Reproduce each of the following lines word for word, keeping them in the same order.

==== Excerpted data

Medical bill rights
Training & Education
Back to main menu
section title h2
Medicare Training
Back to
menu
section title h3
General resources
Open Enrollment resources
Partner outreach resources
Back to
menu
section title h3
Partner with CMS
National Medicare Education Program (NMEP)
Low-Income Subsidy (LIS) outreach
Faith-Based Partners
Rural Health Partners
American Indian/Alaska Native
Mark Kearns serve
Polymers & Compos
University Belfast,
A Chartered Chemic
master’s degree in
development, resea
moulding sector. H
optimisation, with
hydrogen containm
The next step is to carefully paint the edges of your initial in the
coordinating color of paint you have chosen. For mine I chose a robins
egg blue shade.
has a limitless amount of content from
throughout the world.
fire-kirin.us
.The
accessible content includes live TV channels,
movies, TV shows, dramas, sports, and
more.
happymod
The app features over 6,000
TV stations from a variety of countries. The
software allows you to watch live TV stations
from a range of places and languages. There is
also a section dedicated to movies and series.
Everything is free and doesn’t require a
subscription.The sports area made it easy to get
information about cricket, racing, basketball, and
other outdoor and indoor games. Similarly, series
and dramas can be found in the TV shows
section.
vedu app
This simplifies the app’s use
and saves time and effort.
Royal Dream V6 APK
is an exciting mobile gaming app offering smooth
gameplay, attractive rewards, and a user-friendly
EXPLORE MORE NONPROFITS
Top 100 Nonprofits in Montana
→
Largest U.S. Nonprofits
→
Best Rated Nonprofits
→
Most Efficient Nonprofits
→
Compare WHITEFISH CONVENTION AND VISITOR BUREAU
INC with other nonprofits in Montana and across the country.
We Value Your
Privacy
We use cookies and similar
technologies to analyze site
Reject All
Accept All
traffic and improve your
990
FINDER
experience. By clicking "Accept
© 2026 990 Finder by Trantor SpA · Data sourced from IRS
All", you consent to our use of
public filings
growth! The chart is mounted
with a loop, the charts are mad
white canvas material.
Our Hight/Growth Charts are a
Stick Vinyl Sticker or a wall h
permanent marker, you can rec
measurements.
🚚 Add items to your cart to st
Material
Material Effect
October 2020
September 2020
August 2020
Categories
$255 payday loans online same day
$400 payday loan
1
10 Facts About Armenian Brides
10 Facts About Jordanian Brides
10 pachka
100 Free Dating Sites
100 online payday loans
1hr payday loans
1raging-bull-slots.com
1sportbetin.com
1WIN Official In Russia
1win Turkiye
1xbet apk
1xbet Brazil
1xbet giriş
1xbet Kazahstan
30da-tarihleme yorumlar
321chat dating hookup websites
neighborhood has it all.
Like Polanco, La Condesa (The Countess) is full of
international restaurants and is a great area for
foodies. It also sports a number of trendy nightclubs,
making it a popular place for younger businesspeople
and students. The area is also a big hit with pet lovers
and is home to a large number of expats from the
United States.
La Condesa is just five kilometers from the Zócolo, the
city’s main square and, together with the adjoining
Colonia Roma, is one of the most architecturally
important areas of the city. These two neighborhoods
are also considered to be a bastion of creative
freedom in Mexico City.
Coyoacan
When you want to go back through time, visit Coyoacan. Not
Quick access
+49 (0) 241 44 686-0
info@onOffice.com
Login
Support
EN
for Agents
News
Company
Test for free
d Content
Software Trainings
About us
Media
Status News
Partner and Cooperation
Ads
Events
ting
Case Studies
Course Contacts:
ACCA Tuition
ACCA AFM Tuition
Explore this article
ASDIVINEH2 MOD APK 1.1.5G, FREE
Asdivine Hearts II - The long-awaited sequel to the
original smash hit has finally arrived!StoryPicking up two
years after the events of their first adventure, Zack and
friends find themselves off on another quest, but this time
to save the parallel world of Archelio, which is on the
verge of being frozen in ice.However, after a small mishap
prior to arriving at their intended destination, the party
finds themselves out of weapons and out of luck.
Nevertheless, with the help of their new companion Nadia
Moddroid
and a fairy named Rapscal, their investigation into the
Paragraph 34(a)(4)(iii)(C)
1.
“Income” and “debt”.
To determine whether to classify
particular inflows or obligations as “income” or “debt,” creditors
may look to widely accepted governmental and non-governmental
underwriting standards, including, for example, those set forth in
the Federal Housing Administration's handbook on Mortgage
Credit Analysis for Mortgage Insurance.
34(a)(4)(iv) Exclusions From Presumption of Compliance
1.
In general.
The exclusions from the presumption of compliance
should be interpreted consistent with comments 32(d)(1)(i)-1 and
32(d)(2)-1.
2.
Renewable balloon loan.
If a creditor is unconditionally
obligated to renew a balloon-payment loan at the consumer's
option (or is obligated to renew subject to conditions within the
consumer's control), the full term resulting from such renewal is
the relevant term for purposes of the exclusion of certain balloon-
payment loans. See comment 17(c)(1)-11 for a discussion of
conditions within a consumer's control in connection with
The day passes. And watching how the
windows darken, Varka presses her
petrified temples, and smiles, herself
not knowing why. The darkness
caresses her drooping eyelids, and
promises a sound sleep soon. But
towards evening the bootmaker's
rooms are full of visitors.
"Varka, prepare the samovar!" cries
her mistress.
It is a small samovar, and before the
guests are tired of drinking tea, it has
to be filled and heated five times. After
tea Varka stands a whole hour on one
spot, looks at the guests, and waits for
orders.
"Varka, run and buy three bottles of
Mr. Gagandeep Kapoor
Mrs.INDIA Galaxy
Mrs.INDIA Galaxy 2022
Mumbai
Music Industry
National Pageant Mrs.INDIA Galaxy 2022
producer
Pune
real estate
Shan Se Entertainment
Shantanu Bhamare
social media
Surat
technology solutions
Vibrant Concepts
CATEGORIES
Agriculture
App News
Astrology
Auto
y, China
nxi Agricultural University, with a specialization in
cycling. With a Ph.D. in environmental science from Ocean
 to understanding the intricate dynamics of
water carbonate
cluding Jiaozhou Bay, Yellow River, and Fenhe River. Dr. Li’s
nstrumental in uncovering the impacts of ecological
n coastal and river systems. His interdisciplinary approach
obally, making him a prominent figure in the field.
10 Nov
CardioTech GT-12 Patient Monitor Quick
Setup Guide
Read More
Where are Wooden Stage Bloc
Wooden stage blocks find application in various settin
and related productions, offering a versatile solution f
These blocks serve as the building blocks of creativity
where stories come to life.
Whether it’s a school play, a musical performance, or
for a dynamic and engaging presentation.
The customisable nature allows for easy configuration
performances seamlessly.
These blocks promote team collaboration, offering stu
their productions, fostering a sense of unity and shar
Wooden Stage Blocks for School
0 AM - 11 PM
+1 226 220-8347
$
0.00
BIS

========

Exercise response
Medical bill rights
Training & Education
Back to main menu
section title h2
Medicare Training
Back to
menu
section title h3
General resources
Open Enrollment resources
Partner outreach resources
Back to
menu
section title h3
Partner with CMS
National Medicare Education Program (NMEP)
Low-Income Subsidy (LIS) outreach
Faith-Based Partners
Rural Health Partners
American Indian/Alaska Native
Mark Kearns serve
Polymers & Compos
University Belfast,
A Chartered Chemic
master’s degree in
development, resea
moulding sector. H
optimisation, with
hydrogen containm
The next step is to carefully paint the edges of your initial in the
coordinating color of paint you have chosen. For mine I chose a robins
egg blue shade.
has a limitless amount of content from
throughout the world.
fire-kirin.us
.The
accessible content includes live TV channels,
movies, TV shows, dramas, sports, and
more.
happymod
The app features over 6,000
TV stations from a variety of countries. The
software allows you to watch live TV stations
from a range of places and languages. There is
also a section dedicated to movies and series.
Everything is free and doesn’t require a
subscription.The sports area made it easy to get
information about cricket, racing, basketball, and
other outdoor and indoor games. Similarly, series
and dramas can be found in the TV shows
section.
vedu app
This simplifies the app’s use
and saves time and effort.
Royal Dream V6 APK
is an exciting mobile gaming app offering smooth
gameplay, attractive rewards, and a user-friendly
EXPLORE MORE NONPROFITS
Top 100 Nonprofits in Montana
→
Largest U.S. Nonprofits
→
Best Rated Nonprofits
→
Most Efficient Nonprofits
→
Compare WHITEFISH CONVENTION AND VISITOR BUREAU
INC with other nonprofits in Montana and across the country.
We Value Your
Privacy
We use cookies and similar
technologies to analyze site
Reject All
Accept All
traffic and improve your
990
FINDER
experience. By clicking "Accept
© 2026 990 Finder by Trantor SpA · Data sourced from IRS
All", you consent to our use of
public filings
growth! The chart is mounted
with a loop, the charts are mad
white canvas material.
Our Hight/Growth Charts are a
Stick Vinyl Sticker or a wall h
permanent marker, you can rec
measurements.
🚚 Add items to your cart to st
Material
Material Effect
October 2020
September 2020
August 2020
Categories
$255 payday loans online same day
$400 payday loan
1
10 Facts About Armenian Brides
10 Facts About Jordanian Brides
10 pachka
100 Free Dating Sites
100 online payday loans
1hr payday loans
1raging-bull-slots.com
1sportbetin.com
1WIN Official In Russia
1win Turkiye
1xbet apk
1xbet Brazil
1xbet giriş
1xbet Kazahstan
30da-tarihleme yorumlar
321chat dating hookup websites
neighborhood has it all.
Like Polanco, La Condesa (The Countess) is full of
international restaurants and is a great area for
foodies. It also sports a number of trendy nightclubs,
making it a popular place for younger businesspeople
and students. The area is also a big hit with pet lovers
and is home to a large number of expats from the
United States.
La Condesa is just five kilometers from the Zócolo, the
city’s main square and, together with the adjoining
Colonia Roma, is one of the most architecturally
important areas of the city. These two neighborhoods
are also considered to be a bastion of creative
freedom in Mexico City.
Coyoacan
When you want to go back through time, visit Coyoacan. Not
Quick access
+49 (0) 241 44 686-0
info@onOffice.com
Login
Support
EN
for Agents
News
Company
Test for free
d Content
Software Trainings
About us
Media
Status News
Partner and Cooperation
Ads
Events
ting
Case Studies
Course Contacts:
ACCA Tuition
ACCA AFM Tuition
Explore this article
ASDIVINEH2 MOD APK 1.1.5G, FREE
Asdivine Hearts II - The long-awaited sequel to the
original smash hit has finally arrived!StoryPicking up two
years after the events of their first adventure, Zack and
friends find themselves off on another quest, but this time
to save the parallel world of Archelio, which is on the
verge of being frozen in ice.However, after a small mishap
prior to arriving at their intended destination, the party
finds themselves out of weapons and out of luck.
Nevertheless, with the help of their new companion Nadia
Moddroid
and a fairy named Rapscal, their investigation into the
Paragraph 34(a)(4)(iii)(C)
1.
“Income” and “debt”.
To determine whether to classify
particular inflows or obligations as “income” or “debt,” creditors
may look to widely accepted governmental and non-governmental
underwriting standards, including, for example, those set forth in
the Federal Housing Administration's handbook on Mortgage
Credit Analysis for Mortgage Insurance.
34(a)(4)(iv) Exclusions From Presumption of Compliance
1.
In general.
The exclusions from the presumption of compliance
should be interpreted consistent with comments 32(d)(1)(i)-1 and
32(d)(2)-1.
2.
Renewable balloon loan.
If a creditor is unconditionally
obligated to renew a balloon-payment loan at the consumer's
option (or is obligated to renew subject to conditions within the
consumer's control), the full term resulting from such renewal is
the relevant term for purposes of the exclusion of certain balloon-
payment loans. See comment 17(c)(1)-11 for a discussion of
conditions within a consumer's control in connection with
The day passes. And watching how the
windows darken, Varka presses her
petrified temples, and smiles, herself
not knowing why. The darkness
caresses her drooping eyelids, and
promises a sound sleep soon. But
towards evening the bootmaker's
rooms are full of visitors.
"Varka, prepare the samovar!" cries
her mistress.
It is a small samovar, and before the
guests are tired of drinking tea, it has
to be filled and heated five times. After
tea Varka stands a whole hour on one
spot, looks at the guests, and waits for
orders.
"Varka, run and buy three bottles of
Mr. Gagandeep Kapoor
Mrs.INDIA Galaxy
Mrs.INDIA Galaxy 2022
Mumbai
Music Industry
National Pageant Mrs.INDIA Galaxy 2022
producer
Pune
real estate
Shan Se Entertainment
Shantanu Bhamare
social media
Surat
technology solutions
Vibrant Concepts
CATEGORIES
Agriculture
App News
Astrology
Auto
y, China
nxi Agricultural University, with a specialization in
cycling. With a Ph.D. in environmental science from Ocean
 to understanding the intricate dynamics of
water carbonate
cluding Jiaozhou Bay, Yellow River, and Fenhe River. Dr. Li’s
nstrumental in uncovering the impacts of ecological
n coastal and river systems. His interdisciplinary approach
obally, making him a prominent figure in the field.
10 Nov
CardioTech GT-12 Patient Monitor Quick
Setup Guide
Read More
Where are Wooden Stage Bloc
Wooden stage blocks find application in various settin
and related productions, offering a versatile solution f
These blocks serve as the building blocks of creativity
where stories come to life.
Whether it’s a school play, a musical performance, or
for a dynamic and engaging presentation.
The customisable nature allows for easy configuration
performances seamlessly.
These blocks promote team collaboration, offering stu
their productions, fostering a sense of unity and shar
Wooden Stage Blocks for School
0 AM - 11 PM
+1 226 220-8347
$
0.00
BIS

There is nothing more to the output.